Once when asked what the song meant, McLean replied that it meant he would never have to work another day in his life.
The original United Artists Records inner sleeve featured a free verse poem written by McLean about William Boyd, also known as Hopalong Cassidy, along with a picture of Boyd in full Hopalong regalia. This sleeve was removed within a year of the album's release. The words to this poem appear on a plaque at the hospital where Boyd died. The Boyd poem and picture tribute do appear on a special remastered 2003 CD.
In 2001, "American Pie" was voted number 5 in a poll of the 365 Songs of the Century compiled by the Recording Industry Association of America and the National Endowment for the Arts.
On April 7, 2015, McLean's original working manuscript for "American Pie" sold for $1,205,000 at Christie's auction rooms in New York City, making it the third highest auction price achieved for an American literary manuscript.
In the sale catalogue notes, McLean explained the meaning in the song's lyrics: "Basically in 'American Pie' things are heading in the wrong direction.... It is becoming less idyllic. I don't know whether you consider that wrong or right but it is a morality song in a sense." The catalogue confirmed some of the better-known references in the song's lyrics, including mentions of Elvis Presley and Bob Dylan, and confirmed that the song culminates with a description of the killing of Meredith Hunter at the Altamont Free Concert, ten years after the plane crash that killed Holly, Valens and Richardson, and that the song broadly depicts how the early rock innocence of the 1950s, and a bygone simpler age, had been lost; overtaken by events and changes, which themselves had been overtaken by further changes. However, in a 2022 documentary The Day the Music Died: The Story of Don McLean's American Pie, McLean gave a different account, claiming that Presley was not the king referenced in the song, Joplin was not the "girl who sang the blues", and Dylan was not the jester, although he is open to other interpretations.
Mike Mills of R.E.M. reflected on the song, that "'American Pie' just made perfect sense to me as a song and that's what impressed me the most. I could say to people this is how to write songs. When you've written at least three songs that can be considered classic that is a very high batting average and if one of those songs happens to be something that a great many people think is one of the greatest songs ever written you've not only hit the top of the mountain but you've stayed high on the mountain for a long time."

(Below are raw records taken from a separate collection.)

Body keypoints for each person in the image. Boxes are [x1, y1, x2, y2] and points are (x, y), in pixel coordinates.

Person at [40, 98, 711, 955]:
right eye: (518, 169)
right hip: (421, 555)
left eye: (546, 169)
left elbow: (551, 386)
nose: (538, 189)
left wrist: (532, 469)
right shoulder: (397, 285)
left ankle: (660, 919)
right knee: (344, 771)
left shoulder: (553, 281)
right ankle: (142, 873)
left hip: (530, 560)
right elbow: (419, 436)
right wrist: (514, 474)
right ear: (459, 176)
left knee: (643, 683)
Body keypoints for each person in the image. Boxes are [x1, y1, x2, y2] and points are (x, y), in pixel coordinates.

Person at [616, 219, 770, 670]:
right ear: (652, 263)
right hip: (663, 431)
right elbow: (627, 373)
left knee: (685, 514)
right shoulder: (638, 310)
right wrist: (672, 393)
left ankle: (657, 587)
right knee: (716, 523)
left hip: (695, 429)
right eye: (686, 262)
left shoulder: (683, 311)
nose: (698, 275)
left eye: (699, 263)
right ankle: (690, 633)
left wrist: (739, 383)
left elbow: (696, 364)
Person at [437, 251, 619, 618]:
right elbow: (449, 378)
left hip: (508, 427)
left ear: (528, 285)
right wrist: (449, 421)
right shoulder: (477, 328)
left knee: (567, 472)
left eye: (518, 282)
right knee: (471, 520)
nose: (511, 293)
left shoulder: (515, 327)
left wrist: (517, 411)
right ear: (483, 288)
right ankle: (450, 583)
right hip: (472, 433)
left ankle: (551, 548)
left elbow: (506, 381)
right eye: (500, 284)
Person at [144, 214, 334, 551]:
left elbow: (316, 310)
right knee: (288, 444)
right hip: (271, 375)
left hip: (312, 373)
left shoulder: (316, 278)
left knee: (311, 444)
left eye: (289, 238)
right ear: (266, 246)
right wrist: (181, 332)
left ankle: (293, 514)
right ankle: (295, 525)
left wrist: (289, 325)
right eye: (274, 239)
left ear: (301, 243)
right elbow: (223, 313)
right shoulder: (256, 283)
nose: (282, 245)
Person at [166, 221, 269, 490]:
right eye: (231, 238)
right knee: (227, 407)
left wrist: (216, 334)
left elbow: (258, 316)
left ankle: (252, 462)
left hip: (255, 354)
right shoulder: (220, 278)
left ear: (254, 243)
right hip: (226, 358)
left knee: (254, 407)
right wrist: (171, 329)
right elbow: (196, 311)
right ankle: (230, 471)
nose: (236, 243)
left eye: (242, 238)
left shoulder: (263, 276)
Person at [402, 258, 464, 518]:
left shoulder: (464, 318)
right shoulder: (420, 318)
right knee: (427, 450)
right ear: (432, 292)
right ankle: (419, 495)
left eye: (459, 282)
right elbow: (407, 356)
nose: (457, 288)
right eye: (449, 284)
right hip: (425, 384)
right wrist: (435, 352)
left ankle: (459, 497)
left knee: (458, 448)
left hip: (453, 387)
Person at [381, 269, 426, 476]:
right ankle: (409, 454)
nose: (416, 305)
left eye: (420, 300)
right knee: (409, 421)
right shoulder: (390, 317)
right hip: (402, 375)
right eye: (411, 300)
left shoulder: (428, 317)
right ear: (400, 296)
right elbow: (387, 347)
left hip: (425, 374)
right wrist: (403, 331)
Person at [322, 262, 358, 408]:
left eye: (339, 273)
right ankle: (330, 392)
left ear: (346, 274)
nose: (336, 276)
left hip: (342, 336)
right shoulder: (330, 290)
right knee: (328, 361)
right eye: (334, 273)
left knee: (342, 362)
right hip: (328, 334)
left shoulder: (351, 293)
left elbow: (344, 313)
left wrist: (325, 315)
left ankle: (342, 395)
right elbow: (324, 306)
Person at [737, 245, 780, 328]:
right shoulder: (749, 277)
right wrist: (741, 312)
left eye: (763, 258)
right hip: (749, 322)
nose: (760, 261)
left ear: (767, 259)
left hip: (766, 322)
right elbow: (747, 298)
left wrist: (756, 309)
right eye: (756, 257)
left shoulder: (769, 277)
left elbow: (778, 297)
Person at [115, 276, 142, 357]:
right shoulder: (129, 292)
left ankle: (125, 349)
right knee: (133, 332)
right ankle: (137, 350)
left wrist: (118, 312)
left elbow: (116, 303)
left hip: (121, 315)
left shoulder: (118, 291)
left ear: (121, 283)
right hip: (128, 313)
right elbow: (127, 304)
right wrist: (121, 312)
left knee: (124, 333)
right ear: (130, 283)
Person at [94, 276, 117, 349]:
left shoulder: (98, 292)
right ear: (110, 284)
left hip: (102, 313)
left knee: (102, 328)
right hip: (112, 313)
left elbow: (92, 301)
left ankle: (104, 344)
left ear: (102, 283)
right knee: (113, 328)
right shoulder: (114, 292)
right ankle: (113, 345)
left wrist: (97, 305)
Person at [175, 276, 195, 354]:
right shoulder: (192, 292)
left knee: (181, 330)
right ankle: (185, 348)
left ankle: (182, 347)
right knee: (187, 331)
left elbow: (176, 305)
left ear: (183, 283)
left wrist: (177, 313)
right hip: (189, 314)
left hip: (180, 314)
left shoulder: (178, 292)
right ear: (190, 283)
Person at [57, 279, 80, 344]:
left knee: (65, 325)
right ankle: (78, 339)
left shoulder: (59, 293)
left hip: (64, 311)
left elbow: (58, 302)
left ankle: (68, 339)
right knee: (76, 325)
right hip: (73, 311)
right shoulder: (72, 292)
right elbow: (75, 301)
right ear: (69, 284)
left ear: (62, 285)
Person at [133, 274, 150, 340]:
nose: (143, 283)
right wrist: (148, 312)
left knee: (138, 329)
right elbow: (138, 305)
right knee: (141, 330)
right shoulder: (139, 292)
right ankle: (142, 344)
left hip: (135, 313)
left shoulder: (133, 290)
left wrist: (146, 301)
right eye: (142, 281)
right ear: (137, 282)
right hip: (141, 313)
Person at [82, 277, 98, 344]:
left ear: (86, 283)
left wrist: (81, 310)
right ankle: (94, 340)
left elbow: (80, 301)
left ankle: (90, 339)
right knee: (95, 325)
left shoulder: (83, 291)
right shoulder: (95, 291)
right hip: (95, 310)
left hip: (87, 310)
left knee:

When asked about his record being broken by Taylor Swift in a Billboard interview, Don McLean said, "there is something to be said for a great song that has staying power. 'American Pie' remained on top for 50 years and now Taylor Swift has unseated such a historic piece of artistry. Let's face it, nobody ever wants to lose that No. 1 spot, but if I had to lose it to somebody, I sure am glad it was another great singer/songwriter such as Taylor." When Swift broke McLean's record, she sent him flowers and a handwritten note that read "I will never forget that I'm standing on the shoulders of giants".